:: TASK ITEM ::
Resume the myeloma blog text after its last sentence, carrying on with the notes from the seminar.

EXERCISE TEXT section start

Nevertheless, I'm not stopping the L-Arginine, at least not until I learn the lesson the hard way. I take a daily capsule containing 500 mg L-Arginine and 250 mg L-Ornithine. However, I also take a daily tablet of L-Lysine 500 mg, which is reputed to help suppress those viruses.

Some Current Test Results:

Test    May 05    Jun 02    Jun 30    Jul 28     Remarks
M-spike g/dL 1.0 1.1 1.0 1.0 Best tumor measure?
IgG mg/dL 1130 1110 1070 1030 Best tumor measure?
Lambda mg/dL 3.07 2.52 1.74 2.21 L Free light chains
Calcium mg/dL 9.4 10.4 10.0 9.8 Normal
Creatinine mg/dL 1.1 1.2 1.3 1.3 Kidney, High
HGB g/dL 14.7 15.2 14.8 15.1 Hemoglobin, good
RBC M/uL 4.11 4.13 4.28 4.17 Red cells, low
WBC K/uL 4.6 4.9 3.6 5.1 White cells, OK
ANC K/uL 1.90 2.40 1.17 1.90 Neutrophils, OK

Creatinine is a measure of the kidneys' ability to clear waste from the blood, and has been a little high (wrong direction) for several cycles now. I don't quite know what to think about that. Drink more water I guess ...

Related Links:

My Myeloma     A discussion of my myeloma, not very technical.
My Treatment History Not technical.
My Test Charts Graphic displays of several key test results over time.
My Test Result Table Somewhat technical. Best with a wide browser window.
My Supplement Regimen With links to where I buy them.

Leftovers atop greens, with sweet potatoes and beans. Mostly organic, especially the sweet spuds, greens, and beans. The red lines on the sweet potato slices are a tasty pepper sauce:

Saturday, July 23, 2011

Excellent IMF Seminar in Minneapolis

Dr. Parameswaran Hari, MD, MS, and Teresa Miceli, RN, BSN, OCN spoke to a large group at the Minneapolis Sheraton. Dr. Hari is Section Head and Clinical Director, Bone Marrow Transplantation, University of Wisconsin in Milwaukee. Teresa Miceli is a bone marrow transplant coordinator and preseneter at Mayo Clinic in Rochester, MN.

Dr. Hari:

You would be well served with Dr. Hari as your myeloma doctor. He certainly seems as knowledgable as any doctor I've met. He cruised through a lot of information, on a lot of slides, in a fairly short time:
  • My Favorite: During a coffee break, a patient asked Dr. Hari, "What can we patients do besides just following our doctor's orders?" Back on the podium, Dr. Hari departed from his prepared presentataion with with brief, unscripted lifestyle suggestions:

    1. Fitness: He recommended both weight training and aerobic exercise for people whose bones can take the stress.
    2. Nutrition: In addition, he recommended more vegetables and less red meat. Further, he mentioned that curcumin is a helpful myeloma treatment for some people and harmless otherwise, but green tea (or EGCG) should not be taken with Velcade because the green tea can rescue the myeloma cells that Velcade tries to kill.

EXERCISE TEXT section end
RECORDS SUPPLIED section start

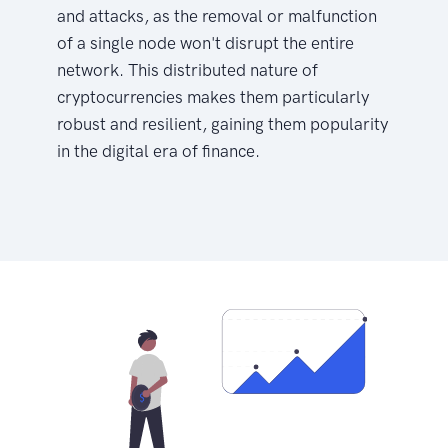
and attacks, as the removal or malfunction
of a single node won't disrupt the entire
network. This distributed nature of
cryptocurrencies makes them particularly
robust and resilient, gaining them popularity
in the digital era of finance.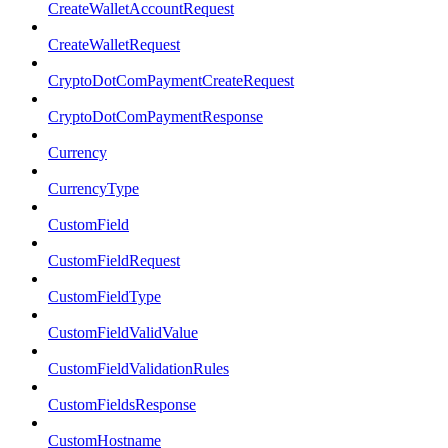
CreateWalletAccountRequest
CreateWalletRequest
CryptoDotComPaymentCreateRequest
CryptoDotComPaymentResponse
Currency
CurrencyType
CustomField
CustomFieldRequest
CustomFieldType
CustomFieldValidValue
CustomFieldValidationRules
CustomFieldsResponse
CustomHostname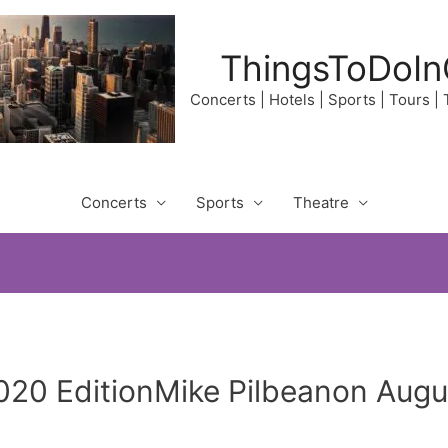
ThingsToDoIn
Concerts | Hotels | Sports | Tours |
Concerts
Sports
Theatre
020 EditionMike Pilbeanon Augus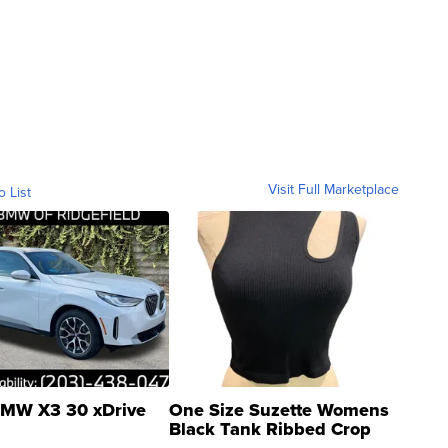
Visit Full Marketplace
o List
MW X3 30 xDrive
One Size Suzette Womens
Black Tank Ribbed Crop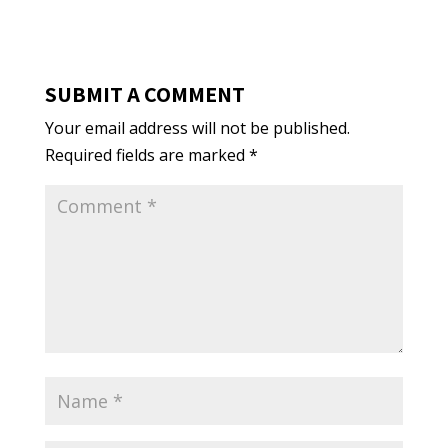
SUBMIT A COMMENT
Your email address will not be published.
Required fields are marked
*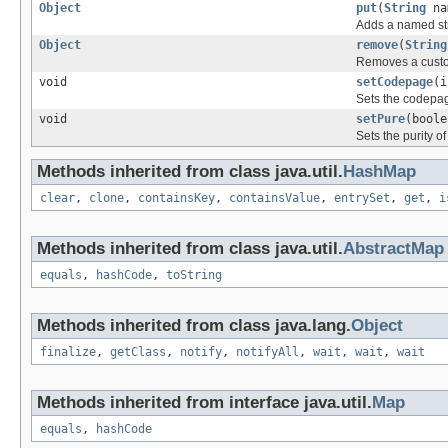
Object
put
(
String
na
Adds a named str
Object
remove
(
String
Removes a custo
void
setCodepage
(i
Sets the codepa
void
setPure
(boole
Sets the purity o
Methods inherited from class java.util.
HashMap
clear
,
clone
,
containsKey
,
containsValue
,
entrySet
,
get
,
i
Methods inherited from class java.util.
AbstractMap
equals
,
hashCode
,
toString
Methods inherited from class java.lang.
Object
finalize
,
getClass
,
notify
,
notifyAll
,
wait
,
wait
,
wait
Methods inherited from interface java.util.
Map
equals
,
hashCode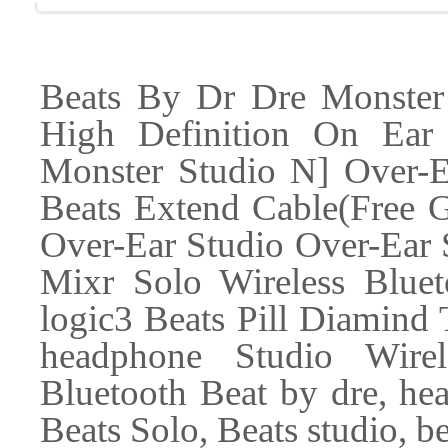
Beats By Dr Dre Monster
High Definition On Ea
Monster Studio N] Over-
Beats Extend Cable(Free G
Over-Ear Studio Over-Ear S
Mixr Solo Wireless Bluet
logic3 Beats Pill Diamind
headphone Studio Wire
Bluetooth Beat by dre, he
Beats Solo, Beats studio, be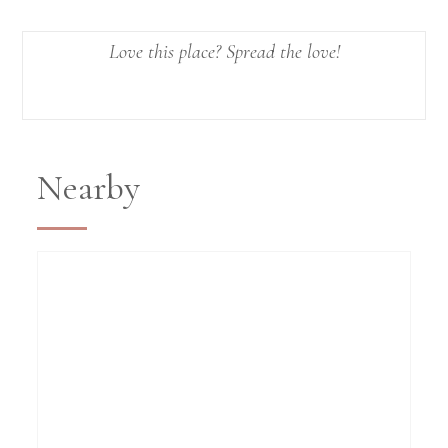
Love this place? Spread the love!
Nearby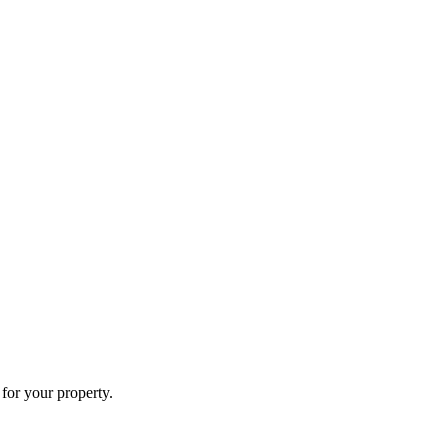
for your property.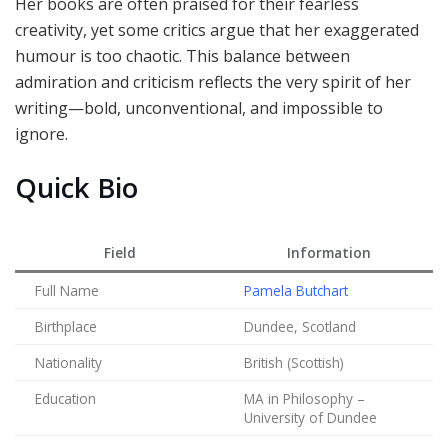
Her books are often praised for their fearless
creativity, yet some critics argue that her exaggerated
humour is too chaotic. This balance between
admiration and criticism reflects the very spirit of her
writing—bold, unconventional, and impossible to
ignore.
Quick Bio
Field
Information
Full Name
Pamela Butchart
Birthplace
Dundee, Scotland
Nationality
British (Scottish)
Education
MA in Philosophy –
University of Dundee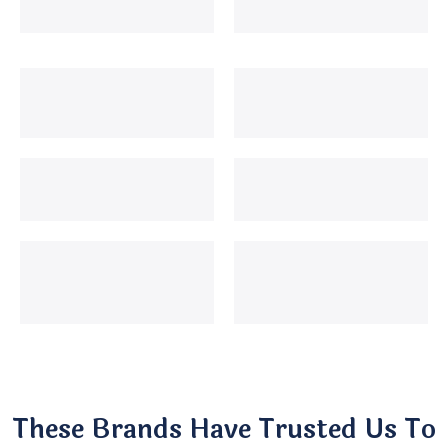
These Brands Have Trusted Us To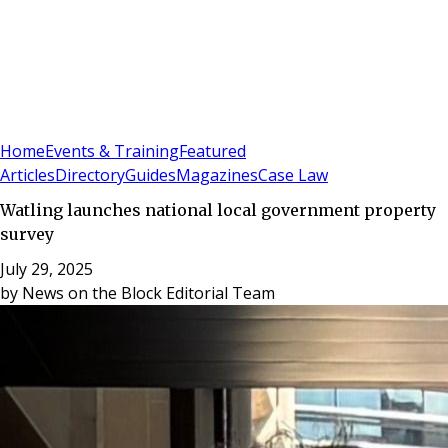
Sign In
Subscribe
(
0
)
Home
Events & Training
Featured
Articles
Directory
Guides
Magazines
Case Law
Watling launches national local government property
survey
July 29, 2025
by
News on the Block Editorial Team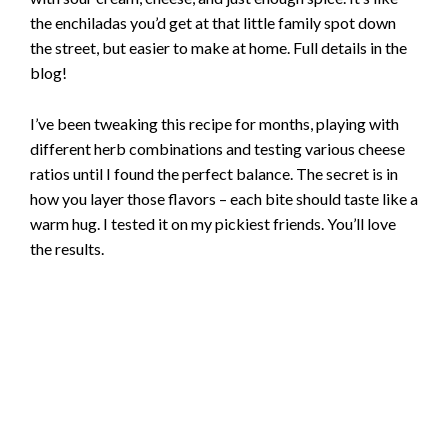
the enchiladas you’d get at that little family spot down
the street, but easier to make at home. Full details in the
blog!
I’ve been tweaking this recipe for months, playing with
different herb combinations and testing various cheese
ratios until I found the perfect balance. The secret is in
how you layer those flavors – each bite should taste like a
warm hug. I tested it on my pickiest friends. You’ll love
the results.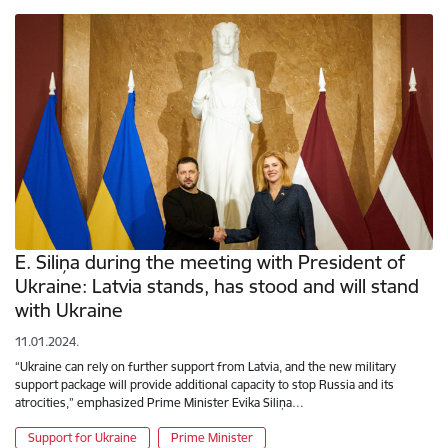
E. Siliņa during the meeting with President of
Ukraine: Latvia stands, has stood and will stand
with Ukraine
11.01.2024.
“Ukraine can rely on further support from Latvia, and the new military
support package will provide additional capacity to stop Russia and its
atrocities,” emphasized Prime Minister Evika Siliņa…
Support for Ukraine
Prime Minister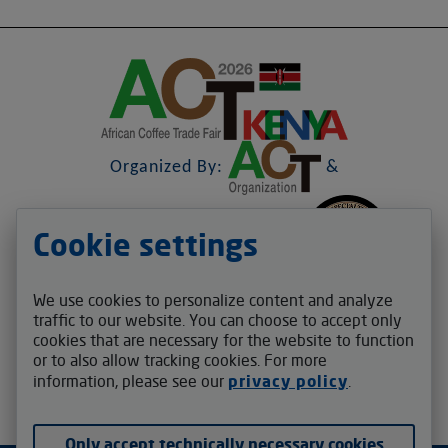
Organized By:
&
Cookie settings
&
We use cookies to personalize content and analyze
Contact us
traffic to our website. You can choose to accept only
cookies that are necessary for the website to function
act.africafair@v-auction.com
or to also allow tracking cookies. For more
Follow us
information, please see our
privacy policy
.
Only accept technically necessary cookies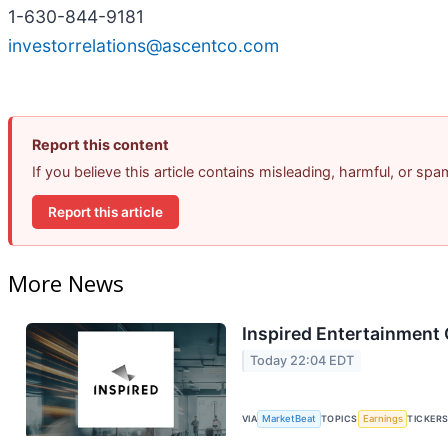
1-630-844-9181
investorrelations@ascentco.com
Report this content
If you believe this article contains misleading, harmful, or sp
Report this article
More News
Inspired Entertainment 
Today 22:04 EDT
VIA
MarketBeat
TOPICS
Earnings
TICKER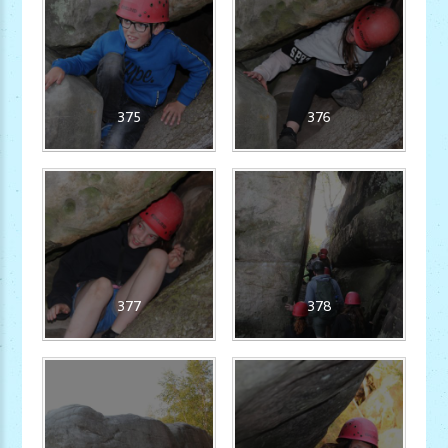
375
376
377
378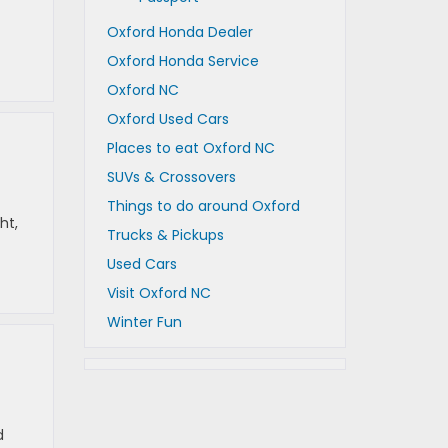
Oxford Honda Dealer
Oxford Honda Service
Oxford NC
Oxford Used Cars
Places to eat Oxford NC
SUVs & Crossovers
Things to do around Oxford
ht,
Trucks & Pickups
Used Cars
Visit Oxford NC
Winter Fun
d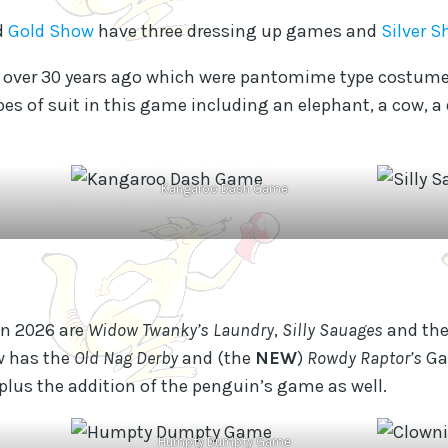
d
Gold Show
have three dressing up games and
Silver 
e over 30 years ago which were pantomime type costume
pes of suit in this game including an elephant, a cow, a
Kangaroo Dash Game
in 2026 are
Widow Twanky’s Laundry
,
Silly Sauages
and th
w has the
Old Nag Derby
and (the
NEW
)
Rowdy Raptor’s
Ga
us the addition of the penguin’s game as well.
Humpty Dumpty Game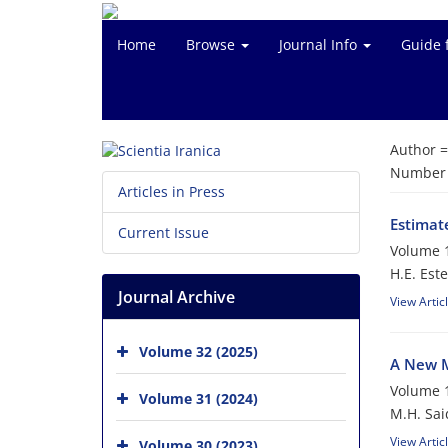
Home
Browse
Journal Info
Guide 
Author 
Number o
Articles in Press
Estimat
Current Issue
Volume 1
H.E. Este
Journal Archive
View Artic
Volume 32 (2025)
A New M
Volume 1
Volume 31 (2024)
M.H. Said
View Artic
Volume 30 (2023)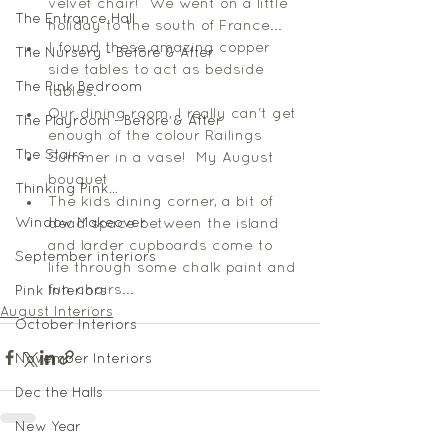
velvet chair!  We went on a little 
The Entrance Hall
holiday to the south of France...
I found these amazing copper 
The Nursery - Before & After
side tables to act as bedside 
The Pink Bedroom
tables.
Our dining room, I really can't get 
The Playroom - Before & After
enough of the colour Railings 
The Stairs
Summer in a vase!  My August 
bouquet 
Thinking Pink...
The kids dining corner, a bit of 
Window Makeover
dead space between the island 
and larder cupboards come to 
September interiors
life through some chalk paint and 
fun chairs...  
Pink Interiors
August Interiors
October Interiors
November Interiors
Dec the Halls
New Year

RECORDS SUPPLIED section end

:: RESPONSE TO THE TASK ::
    I've never heard such an enthusiastic endorsement of lifestyle changes from any doctor before. Every one of my doctors has wholeheartedly supported the choices that I have made, training for and running marathons, and eating the best diet we can find, but Dr. Hari proposed a similar lifestyle out of the blue.

  • He also gave a quick review of what myeloma is;
  • Some statistics about cases, including length of survival as treatments have improved;
  • Some discussion of "high risk" versus normal risk myeloma;
  • Spine repair;
  • Current therapies, including the "novel" therapies: thalidomide, Revlimid, Velcade, and others in various ombinations;
  • Transplants, including auto, allo, mini-allo, and combinations;
  • Post-transplant consolidation and maintenance;
  • Treatments which are in clinical trials including pomalidomide, catfilzomib, elotuzumab, and more;
More than once, Dr. Hari mentioned that the cure for myeloma is to hold it off long enough to die of something else, and he believes that should be the treating physician's first goal.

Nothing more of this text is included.